I am a scientist trying to learn better software engineering practices, so that my analysis scripts are more robust and easily useable by others. I am having trouble finding the best pattern for the following problem. Is there an OOP framework for easy subsetting by instance attributes? For instance:
- I have a large table of vehicle trajectories over time
[[x, y]]
. These are different drivers in different cars, time-trialing on a track.
import pandas as pd
import numpy as np
df = pd.DataFrame({'Form': {0:'SUV', 1:'Truck', 2:'SUV', 3:'Sedan', 4:'SUV', 5:'Truck'},
'Make': {0:'Ford', 1:'Toyota', 2:'Honda', 3:'Ford', 4:'Honda', 5:'Toyota'},
'Color': {0:'White', 1:'Black', 2:'Gray', 3:'White', 4:'White', 5:'Black'},
'Driver age': {0:25, 1:37, 2:21, 3:54, 4:50, 5:67},
'Trajectory': {0: np.array([[0, 0], [0.25, 1.7], [1.2, 1.8], [4.5, 4.0]]),
1: np.array([[0, 0], [0.15, 1.3], [1.6, 1.3], [4.2, 4.1]]),
2: np.array([[0, 0], [0.24, 1.2], [1.3, 1.6], [4.1, 3.9]]),
3: np.array([[0, 0], [0.45, 1.6], [1.8, 1.8], [4.2, 4.6]]),
4: np.array([[0, 0], [0.85, 1.9], [1.5, 1.7], [4.5, 4.3]]),
5: np.array([[0, 0], [0.35, 1.8], [1.5, 1.8], [4.6, 4.1]]),
}
})
- A function takes as input a trajectory, and analyzes it over time. eg.
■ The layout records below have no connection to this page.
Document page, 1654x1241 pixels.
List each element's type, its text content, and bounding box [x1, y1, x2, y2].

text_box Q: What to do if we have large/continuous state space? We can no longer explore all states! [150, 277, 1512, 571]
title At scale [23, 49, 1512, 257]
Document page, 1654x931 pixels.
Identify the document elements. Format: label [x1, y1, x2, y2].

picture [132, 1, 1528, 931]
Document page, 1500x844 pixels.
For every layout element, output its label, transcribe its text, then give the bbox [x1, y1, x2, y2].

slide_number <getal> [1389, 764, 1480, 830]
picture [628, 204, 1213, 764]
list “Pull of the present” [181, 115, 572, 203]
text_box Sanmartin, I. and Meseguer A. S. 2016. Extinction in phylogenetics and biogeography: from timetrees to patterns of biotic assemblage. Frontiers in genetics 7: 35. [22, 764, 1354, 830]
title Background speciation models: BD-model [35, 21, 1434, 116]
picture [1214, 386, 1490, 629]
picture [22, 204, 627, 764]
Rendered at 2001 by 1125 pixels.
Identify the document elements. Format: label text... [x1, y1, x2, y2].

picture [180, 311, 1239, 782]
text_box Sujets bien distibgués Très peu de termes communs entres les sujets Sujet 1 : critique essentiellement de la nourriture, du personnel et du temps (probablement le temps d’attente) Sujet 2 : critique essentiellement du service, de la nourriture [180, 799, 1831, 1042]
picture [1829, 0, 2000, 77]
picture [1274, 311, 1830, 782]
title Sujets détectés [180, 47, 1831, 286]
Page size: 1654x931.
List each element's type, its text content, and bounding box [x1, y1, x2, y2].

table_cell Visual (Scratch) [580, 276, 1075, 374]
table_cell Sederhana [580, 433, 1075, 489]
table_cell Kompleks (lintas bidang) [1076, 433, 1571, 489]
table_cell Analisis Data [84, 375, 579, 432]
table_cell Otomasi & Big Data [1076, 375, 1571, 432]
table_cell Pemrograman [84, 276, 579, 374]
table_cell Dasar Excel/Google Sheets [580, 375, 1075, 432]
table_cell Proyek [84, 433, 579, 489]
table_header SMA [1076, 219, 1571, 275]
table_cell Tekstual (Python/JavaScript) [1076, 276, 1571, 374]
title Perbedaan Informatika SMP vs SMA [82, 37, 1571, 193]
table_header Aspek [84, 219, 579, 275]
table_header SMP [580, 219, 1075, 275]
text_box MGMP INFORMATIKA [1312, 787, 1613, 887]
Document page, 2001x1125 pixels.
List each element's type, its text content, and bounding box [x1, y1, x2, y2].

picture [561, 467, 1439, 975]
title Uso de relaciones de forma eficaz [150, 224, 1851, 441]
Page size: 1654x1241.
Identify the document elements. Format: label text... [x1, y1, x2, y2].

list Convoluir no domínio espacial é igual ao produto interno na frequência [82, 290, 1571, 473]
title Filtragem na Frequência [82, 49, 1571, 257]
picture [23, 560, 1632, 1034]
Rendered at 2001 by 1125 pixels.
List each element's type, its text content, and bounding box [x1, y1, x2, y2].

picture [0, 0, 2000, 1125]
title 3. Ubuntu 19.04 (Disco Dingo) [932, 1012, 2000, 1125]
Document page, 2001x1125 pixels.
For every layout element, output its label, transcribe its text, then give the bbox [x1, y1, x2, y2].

def avg_velocity(trajectory):
v = []
for t in range(len(trajectory) - 1):
v.append(trajectory[t+1] - trajectory[t])
return np.mean(v)
- I'd like to write a program that can analyze the trajectories of a particular subset eg. the average velocities of all drives on SUVs, the average velocities of all drives on white vehicles.
My current solution is to:
- I use a Pandas Dataframe to store the table.
- I subset by different criteria (ie.
df.groupby(by=['Form'])
)
- Iterating over this list of dataframes, I pass each trajectory to a function
avg_velocity(trajectory)
.
- I store the results in a nested dictionary ie.
results[vehicle_make][vehicle_form][vehicle_color][driver_age]
.
- To retrieve information, I access the nested dictionary by key.
A natural OOP way might be to create a class Drive
with many attributes (ie. Drive.make, Drive.form, Drive.age, ...
etc.).
class Drive:
def __init__(self, form, make, color, age, trajectory):
self.form = form
self.make = make
self.color = color
self.age = age
self.trajectory = trajectory
...
However, I am not sure how to quickly subset by a particular criteria when each drive has been separated into different instances. Say I suddenly want to plot the average velocity of all drives by Toyotas
. I'd have to iterate through a list of Drive
instances, check if Drive.make == 'Toyota'
. Is this a common problem with OOP?